Resurgence of the Effective Action in Inhomogeneous Fields

TL;DR

This paper explores how inhomogeneous background fields alter the non-perturbative structure of the effective action, revealing new effects and demonstrating resurgent methods for accurate analytic continuation.

Contribution

It introduces the impact of inhomogeneities on the effective action's non-perturbative structure and applies resurgent extrapolation techniques for better predictions.

Findings

Inhomogeneities turn simple Borel poles into branch points.

Resurgent methods enable accurate weak-to-strong field extrapolations.

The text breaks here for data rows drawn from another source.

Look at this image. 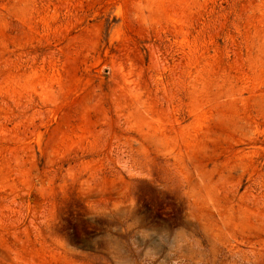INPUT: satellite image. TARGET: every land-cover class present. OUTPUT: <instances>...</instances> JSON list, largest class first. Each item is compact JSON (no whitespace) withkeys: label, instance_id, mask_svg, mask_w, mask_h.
<instances>
[{"label":"rangeland","instance_id":"rangeland-1","mask_svg":"<svg viewBox=\"0 0 264 264\" xmlns=\"http://www.w3.org/2000/svg\"><path fill=\"white\" fill-rule=\"evenodd\" d=\"M0 264H264V0H0Z\"/></svg>","mask_w":264,"mask_h":264}]
</instances>
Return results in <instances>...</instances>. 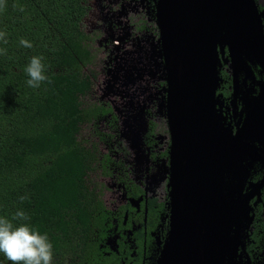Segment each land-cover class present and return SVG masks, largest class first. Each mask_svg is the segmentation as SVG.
<instances>
[{"label":"trees","instance_id":"trees-1","mask_svg":"<svg viewBox=\"0 0 264 264\" xmlns=\"http://www.w3.org/2000/svg\"><path fill=\"white\" fill-rule=\"evenodd\" d=\"M88 1L0 0V217L24 211L28 220L13 225L27 223L47 234L54 264H120L116 255H107L114 214L103 181L119 165L101 145L112 136L100 127H114L117 120L111 108L84 103L93 98L97 78L87 70L101 64L84 29ZM157 1L151 0L153 18ZM21 39L33 47H23ZM220 55L226 56L224 49ZM33 56L43 57L51 80L36 89L27 85L24 71ZM220 77L217 108L228 131ZM85 127L98 138L96 145L80 139ZM155 129L151 123L149 146ZM169 155L170 148L162 156ZM131 192L135 198L143 195L135 184ZM167 192L165 202L151 198L148 203V231L161 236L162 252L170 233ZM0 264L10 262L0 254Z\"/></svg>","mask_w":264,"mask_h":264},{"label":"water","instance_id":"water-1","mask_svg":"<svg viewBox=\"0 0 264 264\" xmlns=\"http://www.w3.org/2000/svg\"><path fill=\"white\" fill-rule=\"evenodd\" d=\"M156 21L171 138L165 162L170 233L158 264H225L241 245L243 204L239 198L224 201L223 178L247 148L246 139L264 125V113L247 118L235 136L223 132L219 47L228 48L234 68L243 66L240 53L247 52L264 71L259 10L255 0H158ZM257 110L264 112V85ZM237 187H231L233 196Z\"/></svg>","mask_w":264,"mask_h":264},{"label":"flooded vegetation","instance_id":"flooded-vegetation-1","mask_svg":"<svg viewBox=\"0 0 264 264\" xmlns=\"http://www.w3.org/2000/svg\"><path fill=\"white\" fill-rule=\"evenodd\" d=\"M255 2L264 36V0ZM87 8L88 16L84 29L91 38L89 42L91 50L101 60V65L93 68L97 76L95 83L100 82L99 90L102 93L100 102L113 110L117 120L114 127L109 126V123L106 125L105 132H111L112 138L108 137L106 143H101L102 146L105 145L106 151L111 150V159L119 165L110 171L111 176L103 178L110 190V195L107 193L104 197H108L106 202L110 203V211L114 214L112 229L106 242L107 255H116L120 264H158L163 253L160 246L161 236L148 231V203L151 198L159 200L160 203L165 202L168 196L165 190H170L165 177L161 186L152 191L148 186V175L157 169L159 163L169 159V156H162L171 147L165 107L167 82L164 75L156 76L147 87L137 90L142 93L141 97L145 98L143 103L149 129L145 141L150 124L154 123L156 126L151 137V145H146L150 151L147 172L144 169L141 171L136 169V154L131 152L130 145L123 136V122L115 106L106 99L104 92L105 82L112 76L115 62L119 59V55L115 58L116 53L139 52L142 47H147V41L152 37L156 41L159 40L156 13L153 18L151 0H89ZM222 49L226 52L225 57L220 55ZM219 55L221 63L219 77L221 74L224 82L221 87L224 95L222 104L228 118L229 130L226 131L222 127V122L221 127L226 135L232 137L241 129L247 118L257 112L260 115L264 113L257 110L264 85V71L257 60L247 52L240 53V59L244 64L237 68L232 66L228 48L220 45ZM97 72H100V75ZM258 77H262V81H259ZM120 101L122 104L126 103L127 97H121ZM111 117L112 115L109 116ZM163 127L165 129H162ZM244 143L248 145L247 148L241 153L237 164L225 173L222 184L225 202L239 198L243 204L241 245L236 258L228 256L225 264H264V125H259ZM105 155L107 154L103 153L101 159ZM101 175H104L103 170ZM133 184L143 191L142 196L138 198L133 196L134 192H131ZM232 185L236 187L239 185L240 195L237 192L232 195Z\"/></svg>","mask_w":264,"mask_h":264},{"label":"rangeland","instance_id":"rangeland-1","mask_svg":"<svg viewBox=\"0 0 264 264\" xmlns=\"http://www.w3.org/2000/svg\"><path fill=\"white\" fill-rule=\"evenodd\" d=\"M153 27H155V25H153ZM116 56H118L119 59L115 62L113 67V74L108 77L105 82V97L115 106L117 114L123 122V136L136 154V169L138 171L144 169V171L147 172L150 151L146 147L147 144L145 141V133L147 131V116L143 103L145 98L141 97L142 93H140V91L137 92V90L141 87H147L150 81L156 79V76L160 77V75H164L161 47L159 42L152 37V39L147 41V47H142L141 51L127 54L118 52L115 58ZM91 72L94 73L92 68L87 70L88 74ZM97 74L100 75V72H97ZM99 84L100 82L94 85V90L92 92L93 98L84 99L85 106L102 104V102H100V94L102 93L99 90ZM123 96L127 97V101L122 104L120 98ZM118 104H120V106ZM102 126H104L103 130L105 131L107 129L106 123L100 125V127ZM109 134H111V132H109ZM82 138L93 145H96L98 141V138L93 135L90 127H85L82 131L80 139ZM101 150H104V147H102ZM168 160L159 163L157 169L148 175V186L152 191L161 186L165 177H167L166 182L168 186L169 162L165 164ZM93 177L94 175H91L89 181H94ZM98 179L99 182H101L99 177ZM165 192L168 194L167 190H165Z\"/></svg>","mask_w":264,"mask_h":264},{"label":"clouds","instance_id":"clouds-1","mask_svg":"<svg viewBox=\"0 0 264 264\" xmlns=\"http://www.w3.org/2000/svg\"><path fill=\"white\" fill-rule=\"evenodd\" d=\"M20 44L25 48L33 47L26 39H21ZM42 61L43 57L33 56L24 68L29 77L26 83L31 88H39L45 82L51 83L48 69ZM20 199L23 201L25 197ZM27 220L28 216L22 210L16 211L11 219L0 217V254L10 264H54L53 246L47 234H41L27 223L13 225V221Z\"/></svg>","mask_w":264,"mask_h":264}]
</instances>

Extrapolations outperform standard WKB and local approximations.

Abstract

We show how background field inhomogeneities modify the non-perturbative structure of the effective action. The simple Borel poles of the Euler-Heisenberg effective action become branch points, and new branch points also appear, indicating new non-perturbative effects. This information is resurgently encoded in the perturbative weak field expansion, and becomes physically significant for strongly inhomogeneous fields. We also show that resurgent extrapolation methods permit the decoding of a surprising amount of non-perturbative information from a relatively modest amount of perturbative input, enabling accurate analytic continuations from weak field to strong field, and of a spatially dependent magnetic background to a time dependent electric background. These extrapolations are far superior to standard WKB and locally constant field approximations.